According to statistics compiled by KidsData.org, part of the Lucile Packard Foundation for Children’s Health, more Butte County teens use marijuana than tobacco. The surveys show that 85 percent of junior high and high school students say they’ve never smoked and just 6.6 percent say they’ve smoked more than seven times ever. Fewer—75 percent—say they’ve never used marijuana, and 13.7 percent say they’ve used it seven or more times. Strikingly, 25 percent of 11th-graders use marijuana repeatedly versus 12.2 percent who smoke cigarettes as habitually. These statistics mirror national ones, with teen use of marijuana overtaking that of cigarettes for the first time in 2015, according to Time magazine.
“I work with a lot of young people face to face, and the real issue I’ve seen [with cannabis] is, ‘Well, if it’s medicine, it can’t be that bad,’” Baldwin said. “For crying out loud, heroin was medicine when it was first introduced!
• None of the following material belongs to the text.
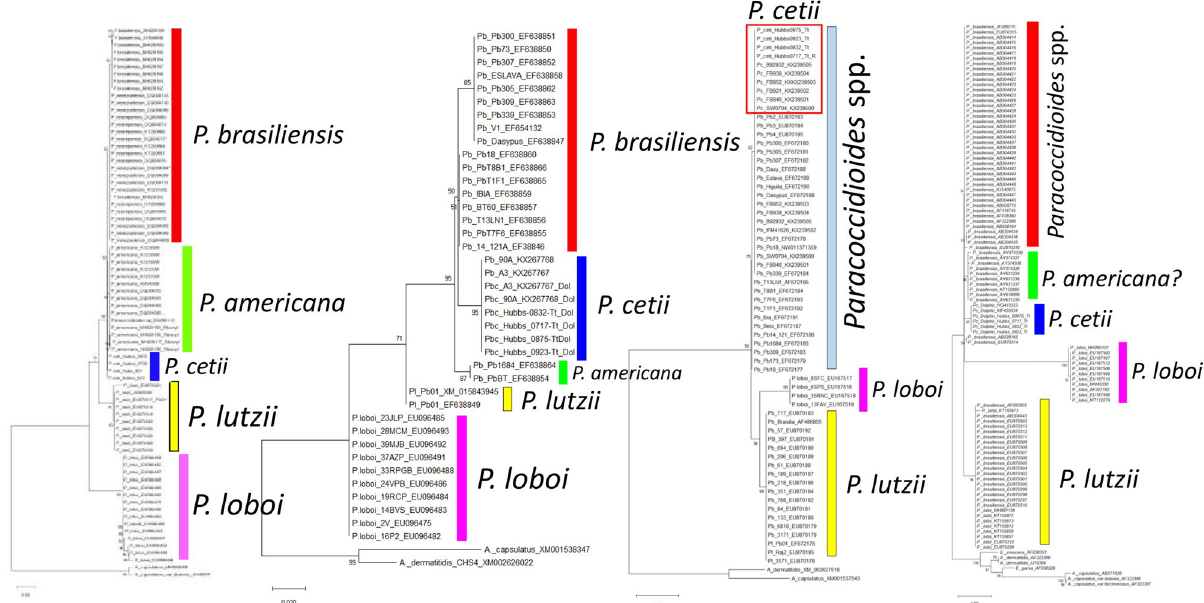
Figure 5. Evolutionary analyses inferred by Maximum Likelihood of the ADP-rf , CHS4 , KEX , and ITS, DNA sequences respectively, using homologous DNA sequences from well-known dimorphic Onygenales as outgroup (Table S1). In these trees, P. lutzii (yellow bars) consistently grouped as monophyletic clusters sister to P. loboi (pink bars). Except for Kex DNA sequences, grouping P. cetii (red rectangle) with P. brasiliensis (sensu lato) (bluish bar), the other DNA sequences in these analyses ( ADP-rf, CHS4 , and ITS) grouped P. cetii (blue bars) in monophyletic clusters. Paracoccidioides americana (green bars) clustered as a monophyletic group using ADP-rf and CHS4 DNA sequences and the other Paracoccidioides species (red bars) grouped in a single cluster. Using ITS DNA sequences, a poorly supported cluster was tentatively labelled as P. americana (green in both statistical approaches (Figs. 4bc) (see above). In addition, the phylogenetic evolutionary history using ADP-rf , CHS4 , KEX partial coding homologous DNA sequences of Paracoccidioides species (including four USA dolphins; the Japanese dolphins do not have homologous DNA sequences in this group), and the complete ITS DNA sequences (including six dolphins from Brazil = 1, Cuba = 1, USA = 4) were investigated (Table S1). Phylo- genetic analysis using the above partial coding and ITS homologous DNA sequences from dimorphic Onygen- ales as outgroup showed comparable threes (Fig. 5). ADP ribosylation factor and CHS4 partial DNA sequences showed similar clusters to that reported with the Gp43 DNA sequences (Figs. 4, 5). In these trees, P. americana , P. cetii , P. loboi and P. lutzii were placed in monophyletic clusters (Fig. 5). Except for P. loboi and P. lutzii forming two monophyletic clusters, KEX DNA sequences could not discriminate P. cetii from the other Paracoccidioides species (Fig. 5, red rectangle). The evolutionary history of the ITS DNA sequences in this study placed P. cetii (including dolphins in Brazil, Cuba, and the USA), P. loboi , and P. lutzii in three monophyletic clusters, but could not discriminate other Paracoccidioides species (Fig. 5). A poorly supported monophyletic cluster closely related to P. cetii was tentatively labeled as P. americana (Fig. 5, ITS). Geographic distribution, haplotype network, principal component analysis, and population structure of concatenate Gp43 and ADP‑rf DNA sequences. Concatenate data of the Gp43 plus ADP-rf partial coding DNA sequences (59 DNA sequences) (Table IS) using different statistical programs, con- sistently grouped Paracoccidioides species in this study into five clusters (Fig. 6). Based on recognized areas were cases of human and dolphin disease occur, the geographical distribution of these species is shown in Fig. 6a. The haplotype of P. cetii from dolphins is found around the coastal areas of the Americas (blue + green haplotype) (Japanese cases are not shown), whereas the haplotypes of the other Paracoccidioides species ( P. americana = yel- low + pink; P. brasiliensis = red + green + yellow; P. lutzii = yellow + pink) are distributed in several South America countries (Fig. 6a). Paracoccidioides loboi (pink + yellow) haplotype located in the Amazon basin (Fig. 6a) and other Latin American countries (not shown). The haplotype-concatenated data showed five haplotype groups comparable to the results using Gp43 DNA sequences. (Figs. 3, 6b). Correspondingly, PCA (Fig. 6c) and STRU CTU RE (Fig. 6d–f) analyses consistently grouped Paracoccidioides species into five populations. The LnP(D) as well as Evanno’s ΔK of the Gp43 plus ADP-rf concatenate partial coding DNA sequences was K = 5 used to build the data (Fig. 6d). The triangle plot in Fig. 6f is an analogous result obtained from STRU CTU RE software out- puts (Q4 = P. lutzii , Q5 = P. loboi other species, top of the tringle). Similarly, phylogenetic analysis of the concat- enate data, inferred by using Maximum Likelihood method and Kimura 2-parameters model, showed analogous results to the analysis using Gp43 DNA sequences (Figs. 4b, 1c). Japanese dolphins lack ADP-rf DNA sequences at the NCBI thus, they were not included in this analysis. Phylogenetic analysis of the concatenated data supports the placement P. americana , P. cetii , P. loboi and P. lutzii in four monophyletic clusters (Fig. 1c).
Bayer Aspirin put it in bottles and sold it to people [as cough medicine in the 1890s and 1900s].
“It’s hard to get a kid to understand that just because it’s medicine doesn’t mean that it’s safe for everybody to use.”
Particularly in high concentrations, cannabinoids—the active chemicals in cannabis—can trigger long-term effects, Michels said. Human brains continue to develop through young adulthood; exposure to THC, one of the more potent cannabinoids, in high doses can impact mental health.
“Especially with the THC concentrations so high now, marijuana is not the same thing as it was a decade or two ago,” she said. “It’s commercialized. And the products are not the same—you have highly concentrated products that can be very dangerous if kids get a hold of them.”
Just as Michels sees a parallel between marijuana and tobacco, Baldwin finds a comparison between edibles and energy drinks. He explained how beverage makers began creating products with alcohol that can be hard to distinguish from the everyday Red Bull or Monster or Full Throttle. Some stores stock the cans side by side.
“There’s been a lot of effort to change that, to change that packaging,” he said.
As of the CN&R’s deadline, SB 663 had passed in the Assembly and awaited Senate concurrence to amendments for final approval.
“Now is the time to do what Sen. Nielsen is doing—now is the time to put in as many laws to protect children as possible,” Baldwin said. “Let’s not wait like we did with tobacco … and then hav[e] to fight this rich and powerful industry.”